====== DATA SUPPLIED ======
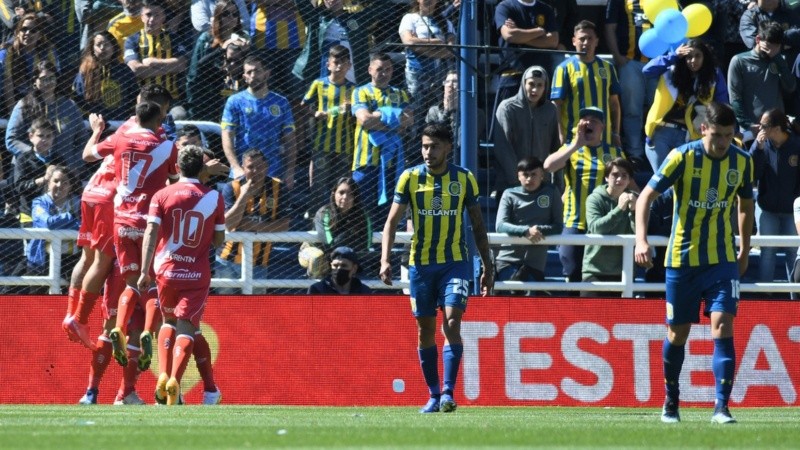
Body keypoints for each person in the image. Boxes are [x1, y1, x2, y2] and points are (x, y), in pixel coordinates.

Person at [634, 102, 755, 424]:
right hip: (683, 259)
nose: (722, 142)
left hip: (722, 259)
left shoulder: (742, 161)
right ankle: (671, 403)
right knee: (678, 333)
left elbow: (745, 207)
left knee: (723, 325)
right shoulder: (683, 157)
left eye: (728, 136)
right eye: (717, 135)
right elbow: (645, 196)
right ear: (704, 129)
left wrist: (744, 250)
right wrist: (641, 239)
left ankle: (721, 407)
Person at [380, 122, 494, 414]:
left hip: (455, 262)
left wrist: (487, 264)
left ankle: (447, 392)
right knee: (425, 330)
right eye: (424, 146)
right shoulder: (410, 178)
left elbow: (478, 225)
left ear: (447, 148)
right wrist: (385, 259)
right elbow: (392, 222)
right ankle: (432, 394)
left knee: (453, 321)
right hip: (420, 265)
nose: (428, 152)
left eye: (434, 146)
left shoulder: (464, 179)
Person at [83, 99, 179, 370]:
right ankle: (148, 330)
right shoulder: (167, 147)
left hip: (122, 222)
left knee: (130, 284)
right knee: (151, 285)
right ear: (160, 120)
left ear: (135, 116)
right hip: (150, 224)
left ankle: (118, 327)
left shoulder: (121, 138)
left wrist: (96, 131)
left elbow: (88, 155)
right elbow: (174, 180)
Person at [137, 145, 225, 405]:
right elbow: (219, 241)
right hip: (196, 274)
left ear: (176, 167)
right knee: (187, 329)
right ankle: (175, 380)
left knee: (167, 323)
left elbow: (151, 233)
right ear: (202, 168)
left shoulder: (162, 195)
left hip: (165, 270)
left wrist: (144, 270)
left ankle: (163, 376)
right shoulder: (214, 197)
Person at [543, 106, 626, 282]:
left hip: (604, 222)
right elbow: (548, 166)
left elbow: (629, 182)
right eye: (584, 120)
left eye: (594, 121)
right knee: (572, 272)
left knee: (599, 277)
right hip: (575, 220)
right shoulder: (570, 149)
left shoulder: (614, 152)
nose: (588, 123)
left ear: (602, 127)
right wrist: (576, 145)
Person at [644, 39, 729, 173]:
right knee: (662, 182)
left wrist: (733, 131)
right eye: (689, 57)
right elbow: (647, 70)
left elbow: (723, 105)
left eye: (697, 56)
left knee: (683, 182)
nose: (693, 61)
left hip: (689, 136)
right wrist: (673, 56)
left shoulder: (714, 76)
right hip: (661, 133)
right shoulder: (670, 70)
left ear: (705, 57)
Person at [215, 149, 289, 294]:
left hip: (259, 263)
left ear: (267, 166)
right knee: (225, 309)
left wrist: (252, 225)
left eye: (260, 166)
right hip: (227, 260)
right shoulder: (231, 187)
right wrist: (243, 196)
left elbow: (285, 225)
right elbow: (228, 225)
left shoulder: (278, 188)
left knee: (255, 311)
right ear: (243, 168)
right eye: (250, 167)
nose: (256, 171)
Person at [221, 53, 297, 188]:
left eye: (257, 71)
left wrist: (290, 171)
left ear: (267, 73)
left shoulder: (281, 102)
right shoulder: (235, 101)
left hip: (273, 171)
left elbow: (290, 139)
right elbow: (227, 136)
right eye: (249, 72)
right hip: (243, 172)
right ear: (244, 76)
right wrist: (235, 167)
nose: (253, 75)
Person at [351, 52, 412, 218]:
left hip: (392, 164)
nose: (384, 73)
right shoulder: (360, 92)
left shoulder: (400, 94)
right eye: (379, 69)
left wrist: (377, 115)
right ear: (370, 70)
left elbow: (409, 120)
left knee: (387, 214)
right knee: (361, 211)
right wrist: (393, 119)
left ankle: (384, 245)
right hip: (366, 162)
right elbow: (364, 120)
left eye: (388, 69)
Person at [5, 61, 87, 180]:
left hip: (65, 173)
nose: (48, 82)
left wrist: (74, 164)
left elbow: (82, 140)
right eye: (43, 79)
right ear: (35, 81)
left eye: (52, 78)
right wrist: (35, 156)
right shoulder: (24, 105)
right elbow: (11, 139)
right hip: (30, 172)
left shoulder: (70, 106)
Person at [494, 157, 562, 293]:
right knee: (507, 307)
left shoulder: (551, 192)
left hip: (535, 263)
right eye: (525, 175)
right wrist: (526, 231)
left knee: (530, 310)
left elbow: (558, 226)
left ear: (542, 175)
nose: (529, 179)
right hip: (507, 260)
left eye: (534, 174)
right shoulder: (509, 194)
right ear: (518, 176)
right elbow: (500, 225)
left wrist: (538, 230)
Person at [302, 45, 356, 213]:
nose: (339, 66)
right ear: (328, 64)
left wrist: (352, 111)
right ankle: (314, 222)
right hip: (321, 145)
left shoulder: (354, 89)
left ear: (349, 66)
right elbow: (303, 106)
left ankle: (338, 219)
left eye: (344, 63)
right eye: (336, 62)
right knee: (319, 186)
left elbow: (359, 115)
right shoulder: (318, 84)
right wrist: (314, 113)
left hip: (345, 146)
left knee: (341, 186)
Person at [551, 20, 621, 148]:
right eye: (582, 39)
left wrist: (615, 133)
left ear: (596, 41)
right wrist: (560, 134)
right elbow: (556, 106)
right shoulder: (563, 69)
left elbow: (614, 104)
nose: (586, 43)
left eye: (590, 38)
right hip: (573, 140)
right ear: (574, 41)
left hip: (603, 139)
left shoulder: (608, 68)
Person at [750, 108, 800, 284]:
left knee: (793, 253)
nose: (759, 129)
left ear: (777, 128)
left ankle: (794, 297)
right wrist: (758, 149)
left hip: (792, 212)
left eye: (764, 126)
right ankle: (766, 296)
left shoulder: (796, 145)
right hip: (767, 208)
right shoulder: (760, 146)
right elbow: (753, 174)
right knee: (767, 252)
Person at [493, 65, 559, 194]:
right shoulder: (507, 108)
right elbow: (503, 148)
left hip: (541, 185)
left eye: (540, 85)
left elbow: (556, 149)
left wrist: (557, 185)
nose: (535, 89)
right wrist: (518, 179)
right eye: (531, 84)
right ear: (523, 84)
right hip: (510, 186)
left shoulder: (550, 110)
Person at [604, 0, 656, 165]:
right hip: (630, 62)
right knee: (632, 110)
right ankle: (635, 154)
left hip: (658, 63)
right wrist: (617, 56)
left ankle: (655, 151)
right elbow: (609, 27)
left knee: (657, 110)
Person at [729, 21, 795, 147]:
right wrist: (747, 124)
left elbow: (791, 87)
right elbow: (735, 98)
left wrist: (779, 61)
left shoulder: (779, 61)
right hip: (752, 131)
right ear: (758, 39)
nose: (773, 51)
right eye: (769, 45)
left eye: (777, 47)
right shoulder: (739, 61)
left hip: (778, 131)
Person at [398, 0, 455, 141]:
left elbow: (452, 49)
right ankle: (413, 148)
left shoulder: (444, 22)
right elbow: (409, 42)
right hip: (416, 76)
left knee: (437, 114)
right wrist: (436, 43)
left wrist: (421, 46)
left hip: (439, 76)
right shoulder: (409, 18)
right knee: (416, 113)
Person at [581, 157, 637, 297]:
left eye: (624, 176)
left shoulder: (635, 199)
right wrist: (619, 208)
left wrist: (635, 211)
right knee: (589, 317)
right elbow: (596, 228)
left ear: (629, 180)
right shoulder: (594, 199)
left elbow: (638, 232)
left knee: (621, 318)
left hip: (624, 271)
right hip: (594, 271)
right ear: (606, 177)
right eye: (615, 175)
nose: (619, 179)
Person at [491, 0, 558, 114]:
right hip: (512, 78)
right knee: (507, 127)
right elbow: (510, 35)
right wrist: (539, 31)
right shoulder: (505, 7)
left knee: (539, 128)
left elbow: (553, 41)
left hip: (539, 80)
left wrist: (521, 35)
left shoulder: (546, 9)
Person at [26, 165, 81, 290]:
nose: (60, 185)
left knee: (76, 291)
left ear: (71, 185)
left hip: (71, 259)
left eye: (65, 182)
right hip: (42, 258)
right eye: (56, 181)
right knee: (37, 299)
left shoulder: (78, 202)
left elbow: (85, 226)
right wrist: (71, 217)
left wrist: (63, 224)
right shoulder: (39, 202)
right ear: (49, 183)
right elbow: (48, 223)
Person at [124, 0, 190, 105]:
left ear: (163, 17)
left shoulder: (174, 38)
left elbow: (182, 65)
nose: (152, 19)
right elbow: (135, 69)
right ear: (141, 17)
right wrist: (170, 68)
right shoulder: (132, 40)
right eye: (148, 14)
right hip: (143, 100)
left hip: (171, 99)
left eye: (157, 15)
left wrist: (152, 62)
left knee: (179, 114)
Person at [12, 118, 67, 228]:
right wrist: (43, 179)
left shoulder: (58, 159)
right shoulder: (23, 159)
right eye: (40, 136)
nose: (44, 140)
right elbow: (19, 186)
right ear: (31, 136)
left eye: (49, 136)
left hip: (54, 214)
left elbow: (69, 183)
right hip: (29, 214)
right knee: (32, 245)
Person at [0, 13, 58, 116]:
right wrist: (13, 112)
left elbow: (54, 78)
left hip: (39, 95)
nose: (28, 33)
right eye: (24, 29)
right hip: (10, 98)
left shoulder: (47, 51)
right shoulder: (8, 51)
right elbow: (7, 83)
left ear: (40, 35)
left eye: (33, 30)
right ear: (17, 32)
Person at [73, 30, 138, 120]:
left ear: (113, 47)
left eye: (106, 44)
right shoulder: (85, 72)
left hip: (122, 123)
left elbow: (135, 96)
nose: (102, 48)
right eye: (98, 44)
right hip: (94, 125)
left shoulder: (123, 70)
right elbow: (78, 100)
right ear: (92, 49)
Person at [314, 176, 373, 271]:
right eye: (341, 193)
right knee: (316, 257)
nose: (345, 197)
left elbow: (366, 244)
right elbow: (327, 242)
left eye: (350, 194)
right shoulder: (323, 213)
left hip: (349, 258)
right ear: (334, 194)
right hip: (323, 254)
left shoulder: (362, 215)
======
TASK OBJECTIVE :: Restate only the lines running from the start of the material above through the line containing "left hip: (122, 222)", ends included. No pictures.

RESPONSE BELOW ::
Body keypoints for each person in the image. Boxes are [x1, y1, x2, y2] and points are (x, y), in pixel coordinates.

Person at [634, 102, 755, 424]:
right hip: (683, 259)
nose: (722, 142)
left hip: (722, 259)
left shoulder: (742, 161)
right ankle: (671, 403)
right knee: (678, 333)
left elbow: (745, 207)
left knee: (723, 325)
right shoulder: (683, 157)
left eye: (728, 136)
right eye: (717, 135)
right elbow: (645, 196)
right ear: (704, 129)
left wrist: (744, 250)
right wrist: (641, 239)
left ankle: (721, 407)
Person at [380, 122, 494, 414]:
left hip: (455, 262)
left wrist: (487, 264)
left ankle: (447, 392)
right knee: (425, 330)
right eye: (424, 146)
right shoulder: (410, 178)
left elbow: (478, 225)
left ear: (447, 148)
right wrist: (385, 259)
right elbow: (392, 222)
right ankle: (432, 394)
left knee: (453, 321)
right hip: (420, 265)
nose: (428, 152)
left eye: (434, 146)
left shoulder: (464, 179)
Person at [83, 99, 179, 370]:
right ankle: (148, 330)
right shoulder: (167, 147)
left hip: (122, 222)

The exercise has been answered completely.